REQUEST: Would you return every entry, exactly as it is written?

#####

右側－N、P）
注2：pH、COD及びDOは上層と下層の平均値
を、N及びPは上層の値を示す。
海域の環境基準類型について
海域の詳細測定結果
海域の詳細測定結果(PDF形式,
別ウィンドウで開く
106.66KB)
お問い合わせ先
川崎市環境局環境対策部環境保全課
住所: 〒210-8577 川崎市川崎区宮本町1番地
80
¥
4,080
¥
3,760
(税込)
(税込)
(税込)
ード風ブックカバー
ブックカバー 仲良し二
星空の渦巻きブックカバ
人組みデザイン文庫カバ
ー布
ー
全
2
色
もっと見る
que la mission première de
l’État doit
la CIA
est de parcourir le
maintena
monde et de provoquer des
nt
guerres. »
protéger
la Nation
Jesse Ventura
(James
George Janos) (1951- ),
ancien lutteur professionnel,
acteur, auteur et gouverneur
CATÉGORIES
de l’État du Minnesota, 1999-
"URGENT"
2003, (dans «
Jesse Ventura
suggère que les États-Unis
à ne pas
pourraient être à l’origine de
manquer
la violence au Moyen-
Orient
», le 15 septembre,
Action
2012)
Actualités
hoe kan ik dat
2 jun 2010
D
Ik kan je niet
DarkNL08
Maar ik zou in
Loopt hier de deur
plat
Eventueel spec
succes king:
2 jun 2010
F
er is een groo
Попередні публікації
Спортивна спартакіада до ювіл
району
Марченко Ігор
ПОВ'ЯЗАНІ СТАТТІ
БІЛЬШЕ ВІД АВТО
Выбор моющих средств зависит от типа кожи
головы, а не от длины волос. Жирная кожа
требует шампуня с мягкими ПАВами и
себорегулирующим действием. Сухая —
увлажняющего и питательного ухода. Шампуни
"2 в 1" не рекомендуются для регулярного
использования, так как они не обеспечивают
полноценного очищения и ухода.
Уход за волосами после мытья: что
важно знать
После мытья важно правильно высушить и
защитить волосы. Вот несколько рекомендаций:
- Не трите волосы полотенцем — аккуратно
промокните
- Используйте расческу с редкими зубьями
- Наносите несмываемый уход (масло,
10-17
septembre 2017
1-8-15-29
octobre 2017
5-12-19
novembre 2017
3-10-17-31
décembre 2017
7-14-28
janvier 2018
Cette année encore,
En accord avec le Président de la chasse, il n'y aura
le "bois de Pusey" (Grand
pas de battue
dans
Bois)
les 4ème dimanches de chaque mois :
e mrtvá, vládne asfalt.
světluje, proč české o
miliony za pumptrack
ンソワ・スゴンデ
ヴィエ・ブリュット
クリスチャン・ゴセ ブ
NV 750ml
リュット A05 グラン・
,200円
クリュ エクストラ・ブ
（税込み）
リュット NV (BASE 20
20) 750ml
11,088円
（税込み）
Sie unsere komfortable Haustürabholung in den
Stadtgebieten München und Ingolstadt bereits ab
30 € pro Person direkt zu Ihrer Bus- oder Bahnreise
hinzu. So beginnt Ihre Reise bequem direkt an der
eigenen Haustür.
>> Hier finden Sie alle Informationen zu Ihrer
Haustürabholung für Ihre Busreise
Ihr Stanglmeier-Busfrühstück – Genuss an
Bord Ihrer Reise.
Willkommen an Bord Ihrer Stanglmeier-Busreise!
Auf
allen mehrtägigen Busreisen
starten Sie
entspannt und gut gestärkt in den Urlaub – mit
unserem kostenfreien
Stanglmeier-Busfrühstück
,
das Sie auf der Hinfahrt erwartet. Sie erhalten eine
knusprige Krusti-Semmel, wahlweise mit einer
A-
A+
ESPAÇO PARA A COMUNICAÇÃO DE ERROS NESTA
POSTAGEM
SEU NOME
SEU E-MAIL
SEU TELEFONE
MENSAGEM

#####

SOLVED EXERCISE:
右側－N、P）
注2：pH、COD及びDOは上層と下層の平均値
を、N及びPは上層の値を示す。
海域の環境基準類型について
海域の詳細測定結果
海域の詳細測定結果(PDF形式,
別ウィンドウで開く
106.66KB)
お問い合わせ先
川崎市環境局環境対策部環境保全課
住所: 〒210-8577 川崎市川崎区宮本町1番地
80
¥
4,080
¥
3,760
(税込)
(税込)
(税込)
ード風ブックカバー
ブックカバー 仲良し二
星空の渦巻きブックカバ
人組みデザイン文庫カバ
ー布
ー
全
2
色
もっと見る
que la mission première de
l’État doit
la CIA
est de parcourir le
maintena
monde et de provoquer des
nt
guerres. »
protéger
la Nation
Jesse Ventura
(James
George Janos) (1951- ),
ancien lutteur professionnel,
acteur, auteur et gouverneur
CATÉGORIES
de l’État du Minnesota, 1999-
"URGENT"
2003, (dans «
Jesse Ventura
suggère que les États-Unis
à ne pas
pourraient être à l’origine de
manquer
la violence au Moyen-
Orient
», le 15 septembre,
Action
2012)
Actualités
hoe kan ik dat
2 jun 2010
D
Ik kan je niet
DarkNL08
Maar ik zou in
Loopt hier de deur
plat
Eventueel spec
succes king:
2 jun 2010
F
er is een groo
Попередні публікації
Спортивна спартакіада до ювіл
району
Марченко Ігор
ПОВ'ЯЗАНІ СТАТТІ
БІЛЬШЕ ВІД АВТО
Выбор моющих средств зависит от типа кожи
головы, а не от длины волос. Жирная кожа
требует шампуня с мягкими ПАВами и
себорегулирующим действием. Сухая —
увлажняющего и питательного ухода. Шампуни
"2 в 1" не рекомендуются для регулярного
использования, так как они не обеспечивают
полноценного очищения и ухода.
Уход за волосами после мытья: что
важно знать
После мытья важно правильно высушить и
защитить волосы. Вот несколько рекомендаций:
- Не трите волосы полотенцем — аккуратно
промокните
- Используйте расческу с редкими зубьями
- Наносите несмываемый уход (масло,
10-17
septembre 2017
1-8-15-29
octobre 2017
5-12-19
novembre 2017
3-10-17-31
décembre 2017
7-14-28
janvier 2018
Cette année encore,
En accord avec le Président de la chasse, il n'y aura
le "bois de Pusey" (Grand
pas de battue
dans
Bois)
les 4ème dimanches de chaque mois :
e mrtvá, vládne asfalt.
světluje, proč české o
miliony za pumptrack
ンソワ・スゴンデ
ヴィエ・ブリュット
クリスチャン・ゴセ ブ
NV 750ml
リュット A05 グラン・
,200円
クリュ エクストラ・ブ
（税込み）
リュット NV (BASE 20
20) 750ml
11,088円
（税込み）
Sie unsere komfortable Haustürabholung in den
Stadtgebieten München und Ingolstadt bereits ab
30 € pro Person direkt zu Ihrer Bus- oder Bahnreise
hinzu. So beginnt Ihre Reise bequem direkt an der
eigenen Haustür.
>> Hier finden Sie alle Informationen zu Ihrer
Haustürabholung für Ihre Busreise
Ihr Stanglmeier-Busfrühstück – Genuss an
Bord Ihrer Reise.
Willkommen an Bord Ihrer Stanglmeier-Busreise!
Auf
allen mehrtägigen Busreisen
starten Sie
entspannt und gut gestärkt in den Urlaub – mit
unserem kostenfreien
Stanglmeier-Busfrühstück
,
das Sie auf der Hinfahrt erwartet. Sie erhalten eine
knusprige Krusti-Semmel, wahlweise mit einer
A-
A+
ESPAÇO PARA A COMUNICAÇÃO DE ERROS NESTA
POSTAGEM
SEU NOME
SEU E-MAIL
SEU TELEFONE
MENSAGEM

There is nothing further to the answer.